A similar approach can be offered to your company in the context of a collaboration with a person or an agency expert in data science. To get started, arrange meetings between your customer experience experts and data science experts. These meetings should be managed by a person with a good mix of technical and marketing skills to ensure a good understanding of the marketing issues to be addressed on both sides.

The person in question must also be comfortable with data and the business world, as is the case for a specialist in BI (business intelligence) and data analysis. McKinsey calls this kind of resource an “Analytics Translator”. In other words: someone who can bridge the gap between data analytics, AI and marketing experts. The goal here is to identify and understand the pain points your business is having within your customer experience program so you can then address them using these resources and new tools, such as AI. In the current era, traditional techniques are no longer helpful in developing an appropriate solution.

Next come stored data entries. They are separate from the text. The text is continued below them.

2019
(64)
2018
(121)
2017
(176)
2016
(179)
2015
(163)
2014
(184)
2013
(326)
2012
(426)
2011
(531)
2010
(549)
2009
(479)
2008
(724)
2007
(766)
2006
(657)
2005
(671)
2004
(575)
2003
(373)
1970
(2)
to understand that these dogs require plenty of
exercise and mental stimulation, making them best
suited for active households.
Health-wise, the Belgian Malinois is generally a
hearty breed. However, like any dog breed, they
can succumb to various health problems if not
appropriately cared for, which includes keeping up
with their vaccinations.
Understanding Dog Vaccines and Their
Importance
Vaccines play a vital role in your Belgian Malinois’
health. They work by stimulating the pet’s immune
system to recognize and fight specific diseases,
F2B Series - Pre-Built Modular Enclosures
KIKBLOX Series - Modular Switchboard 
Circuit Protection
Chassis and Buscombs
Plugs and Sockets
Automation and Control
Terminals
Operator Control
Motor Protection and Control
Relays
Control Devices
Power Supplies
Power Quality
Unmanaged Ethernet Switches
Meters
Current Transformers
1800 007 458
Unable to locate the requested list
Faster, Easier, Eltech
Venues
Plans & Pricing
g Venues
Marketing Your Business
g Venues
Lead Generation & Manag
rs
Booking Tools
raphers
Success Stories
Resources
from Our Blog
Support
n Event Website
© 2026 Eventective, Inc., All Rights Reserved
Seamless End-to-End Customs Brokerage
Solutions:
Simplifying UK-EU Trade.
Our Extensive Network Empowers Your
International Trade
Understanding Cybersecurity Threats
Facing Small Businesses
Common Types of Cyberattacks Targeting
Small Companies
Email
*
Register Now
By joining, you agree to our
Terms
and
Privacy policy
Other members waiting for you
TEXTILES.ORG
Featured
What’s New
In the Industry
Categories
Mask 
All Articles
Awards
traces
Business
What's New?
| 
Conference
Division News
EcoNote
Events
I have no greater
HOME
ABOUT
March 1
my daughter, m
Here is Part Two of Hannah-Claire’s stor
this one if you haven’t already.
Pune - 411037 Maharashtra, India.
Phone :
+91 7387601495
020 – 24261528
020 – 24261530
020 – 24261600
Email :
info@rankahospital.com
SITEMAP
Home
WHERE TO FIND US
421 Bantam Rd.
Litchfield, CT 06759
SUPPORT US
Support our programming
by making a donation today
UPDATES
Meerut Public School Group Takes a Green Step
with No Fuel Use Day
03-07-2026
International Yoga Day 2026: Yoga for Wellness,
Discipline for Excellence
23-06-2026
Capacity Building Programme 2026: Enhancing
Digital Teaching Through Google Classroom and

Initially, here are some key questions to ask yourself to identify how to improve your customer experience: 

  1. Is our marketing team addressing the right personas? If so, how well do we understand these segments and their needs?
  2. Does our website or mobile application provide an optimal user experience? What aspects of  user flow  should we prioritize and optimize first? What data could we examine further to answer this question?
  3. What is the main cause of lost customers? Do we understand which variables and factors have the most impact?
  4. And the final $100 question: how can we create a personalized omnichannel customer experience across all of our platforms?

By optimizing your CX skills using data science and AI, you are likely to discover new questions specific to your business environment to ask yourself in order to improve your marketing performance. Thanks to data analysis and AI, you will be able to better understand the important CX aspects to focus on.

The more you can focus on what really matters to your customers, the faster your brand can evolve and stand out.